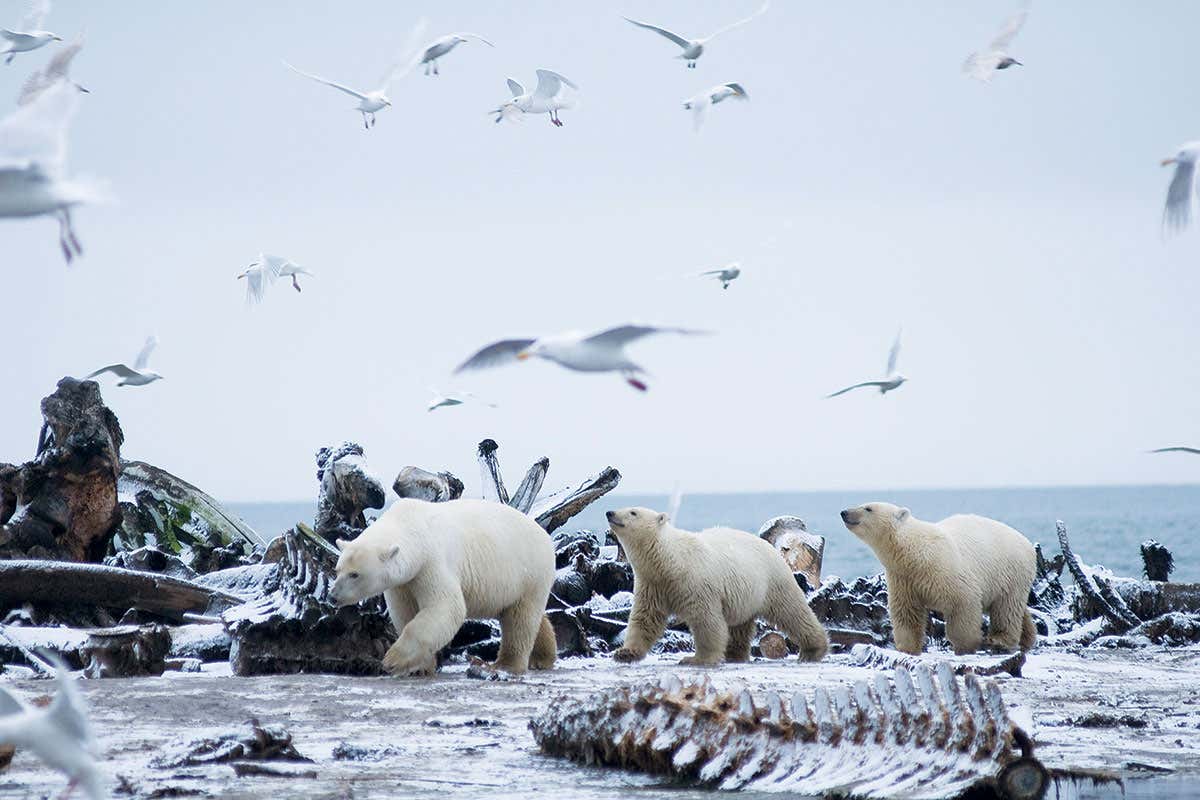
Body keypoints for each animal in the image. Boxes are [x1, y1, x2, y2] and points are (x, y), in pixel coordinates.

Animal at [329, 498, 557, 676]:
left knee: (521, 619)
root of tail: (545, 535)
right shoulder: (403, 582)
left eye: (355, 574)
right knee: (526, 615)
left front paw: (393, 660)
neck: (411, 525)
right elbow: (405, 613)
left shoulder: (431, 562)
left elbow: (446, 606)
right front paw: (419, 667)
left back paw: (506, 664)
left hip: (530, 572)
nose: (333, 596)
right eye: (337, 569)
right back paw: (542, 658)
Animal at [605, 507, 828, 665]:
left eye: (633, 512)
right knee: (740, 626)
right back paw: (735, 654)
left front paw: (695, 659)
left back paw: (813, 650)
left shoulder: (695, 582)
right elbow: (645, 619)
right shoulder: (653, 584)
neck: (670, 561)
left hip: (773, 581)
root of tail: (771, 546)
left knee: (792, 612)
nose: (610, 512)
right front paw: (625, 653)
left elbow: (706, 620)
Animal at [839, 502, 1037, 655]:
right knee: (1014, 608)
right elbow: (906, 613)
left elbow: (963, 604)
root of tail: (1027, 542)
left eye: (868, 508)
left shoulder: (948, 571)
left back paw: (999, 640)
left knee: (1007, 607)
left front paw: (965, 646)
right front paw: (907, 648)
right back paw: (1027, 638)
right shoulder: (904, 579)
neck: (916, 554)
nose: (844, 512)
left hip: (1011, 572)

▬▬▬▬▬▬▬▬▬▬

• **WORK TO COMPLETE**
Extract all the data above exactly, excluding every picture.

• **RESPONSE AREA**
Body keypoints for each animal in the image. Boxes are [x1, y1, x2, y2] and points are (x, y), in pixel coordinates.

Animal at [329, 498, 557, 676]:
left knee: (521, 619)
root of tail: (545, 535)
right shoulder: (403, 582)
left eye: (355, 574)
right knee: (526, 615)
left front paw: (393, 660)
neck: (411, 525)
right elbow: (405, 613)
left shoulder: (431, 562)
left elbow: (446, 606)
right front paw: (419, 667)
left back paw: (506, 664)
left hip: (530, 572)
nose: (333, 596)
right eye: (337, 569)
right back paw: (542, 658)
Animal at [605, 507, 828, 665]:
left eye: (633, 512)
right knee: (740, 626)
right back paw: (735, 654)
left front paw: (695, 659)
left back paw: (813, 650)
left shoulder: (695, 582)
right elbow: (645, 619)
right shoulder: (653, 584)
neck: (670, 561)
left hip: (773, 581)
root of tail: (771, 546)
left knee: (792, 612)
nose: (610, 512)
right front paw: (625, 653)
left elbow: (706, 620)
Animal at [839, 502, 1037, 655]:
right knee: (1014, 608)
right elbow: (906, 613)
left elbow: (963, 604)
root of tail: (1027, 542)
left eye: (868, 508)
left shoulder: (948, 571)
left back paw: (999, 640)
left knee: (1007, 607)
left front paw: (965, 646)
right front paw: (907, 648)
right back paw: (1027, 638)
right shoulder: (904, 579)
neck: (916, 554)
nose: (844, 512)
left hip: (1011, 572)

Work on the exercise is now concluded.